• [SUPPLIED DATA]:
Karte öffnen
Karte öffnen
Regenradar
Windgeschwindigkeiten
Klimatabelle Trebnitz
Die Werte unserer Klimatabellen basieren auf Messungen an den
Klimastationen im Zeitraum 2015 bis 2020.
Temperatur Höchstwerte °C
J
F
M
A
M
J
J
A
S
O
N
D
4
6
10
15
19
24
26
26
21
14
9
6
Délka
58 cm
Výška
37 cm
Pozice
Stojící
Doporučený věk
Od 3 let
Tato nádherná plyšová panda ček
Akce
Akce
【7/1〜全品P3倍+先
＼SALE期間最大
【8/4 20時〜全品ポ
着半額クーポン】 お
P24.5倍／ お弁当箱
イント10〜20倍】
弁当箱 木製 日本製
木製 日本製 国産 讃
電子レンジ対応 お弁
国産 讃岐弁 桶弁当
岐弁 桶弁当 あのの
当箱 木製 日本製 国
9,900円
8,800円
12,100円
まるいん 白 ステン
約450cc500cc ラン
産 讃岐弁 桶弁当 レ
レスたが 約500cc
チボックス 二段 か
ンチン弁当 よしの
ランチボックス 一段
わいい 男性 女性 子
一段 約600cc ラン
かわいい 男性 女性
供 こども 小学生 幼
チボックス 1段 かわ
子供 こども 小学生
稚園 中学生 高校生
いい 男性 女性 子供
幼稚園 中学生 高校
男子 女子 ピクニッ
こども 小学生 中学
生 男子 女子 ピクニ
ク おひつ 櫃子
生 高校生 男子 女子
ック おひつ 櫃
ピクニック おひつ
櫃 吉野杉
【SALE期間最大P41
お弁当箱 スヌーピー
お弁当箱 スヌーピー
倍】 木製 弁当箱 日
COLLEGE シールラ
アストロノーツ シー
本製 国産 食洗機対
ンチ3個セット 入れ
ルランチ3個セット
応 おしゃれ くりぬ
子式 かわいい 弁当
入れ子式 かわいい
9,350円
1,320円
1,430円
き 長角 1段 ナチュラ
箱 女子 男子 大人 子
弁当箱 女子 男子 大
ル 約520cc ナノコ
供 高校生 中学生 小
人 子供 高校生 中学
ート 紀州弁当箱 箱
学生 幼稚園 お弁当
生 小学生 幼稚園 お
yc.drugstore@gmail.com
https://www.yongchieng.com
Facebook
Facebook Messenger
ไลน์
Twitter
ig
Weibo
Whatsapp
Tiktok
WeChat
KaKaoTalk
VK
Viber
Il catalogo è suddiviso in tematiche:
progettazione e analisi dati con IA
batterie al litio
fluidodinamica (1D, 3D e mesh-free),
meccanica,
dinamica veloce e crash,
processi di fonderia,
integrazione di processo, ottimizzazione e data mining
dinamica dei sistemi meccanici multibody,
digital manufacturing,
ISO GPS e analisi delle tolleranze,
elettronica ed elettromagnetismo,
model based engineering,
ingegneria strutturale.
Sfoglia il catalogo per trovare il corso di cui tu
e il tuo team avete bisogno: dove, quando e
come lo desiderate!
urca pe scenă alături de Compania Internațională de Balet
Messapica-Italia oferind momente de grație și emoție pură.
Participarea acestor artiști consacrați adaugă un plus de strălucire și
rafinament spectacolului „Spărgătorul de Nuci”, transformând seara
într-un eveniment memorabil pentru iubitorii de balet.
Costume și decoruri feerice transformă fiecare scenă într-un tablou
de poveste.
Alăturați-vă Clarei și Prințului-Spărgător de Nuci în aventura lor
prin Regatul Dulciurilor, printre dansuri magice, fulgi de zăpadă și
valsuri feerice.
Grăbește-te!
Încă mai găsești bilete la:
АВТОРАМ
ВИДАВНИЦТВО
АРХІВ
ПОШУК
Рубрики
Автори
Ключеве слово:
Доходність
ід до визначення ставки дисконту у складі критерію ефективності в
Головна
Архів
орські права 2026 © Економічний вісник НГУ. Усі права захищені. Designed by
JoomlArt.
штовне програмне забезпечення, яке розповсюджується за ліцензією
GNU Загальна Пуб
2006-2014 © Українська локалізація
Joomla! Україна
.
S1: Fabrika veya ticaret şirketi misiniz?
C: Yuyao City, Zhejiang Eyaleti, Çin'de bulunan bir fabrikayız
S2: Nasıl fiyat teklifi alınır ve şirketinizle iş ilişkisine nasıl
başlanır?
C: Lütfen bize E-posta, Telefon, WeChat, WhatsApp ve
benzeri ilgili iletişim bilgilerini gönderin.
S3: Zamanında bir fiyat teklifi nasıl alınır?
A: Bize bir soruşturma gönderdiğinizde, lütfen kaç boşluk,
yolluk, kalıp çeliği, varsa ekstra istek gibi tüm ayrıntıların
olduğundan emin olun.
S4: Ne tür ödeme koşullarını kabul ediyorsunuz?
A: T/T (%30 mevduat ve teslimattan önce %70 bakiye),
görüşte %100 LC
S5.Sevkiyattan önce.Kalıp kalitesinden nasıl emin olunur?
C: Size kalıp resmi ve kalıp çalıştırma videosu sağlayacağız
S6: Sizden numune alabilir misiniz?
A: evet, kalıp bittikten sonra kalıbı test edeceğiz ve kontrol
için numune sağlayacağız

• [TO-DO ITEM]:
Copy out every line above that contains the string "alınır". Case counts.

• [THE ANSWER]:
S2: Nasıl fiyat teklifi alınır ve şirketinizle iş ilişkisine nasıl
S3: Zamanında bir fiyat teklifi nasıl alınır?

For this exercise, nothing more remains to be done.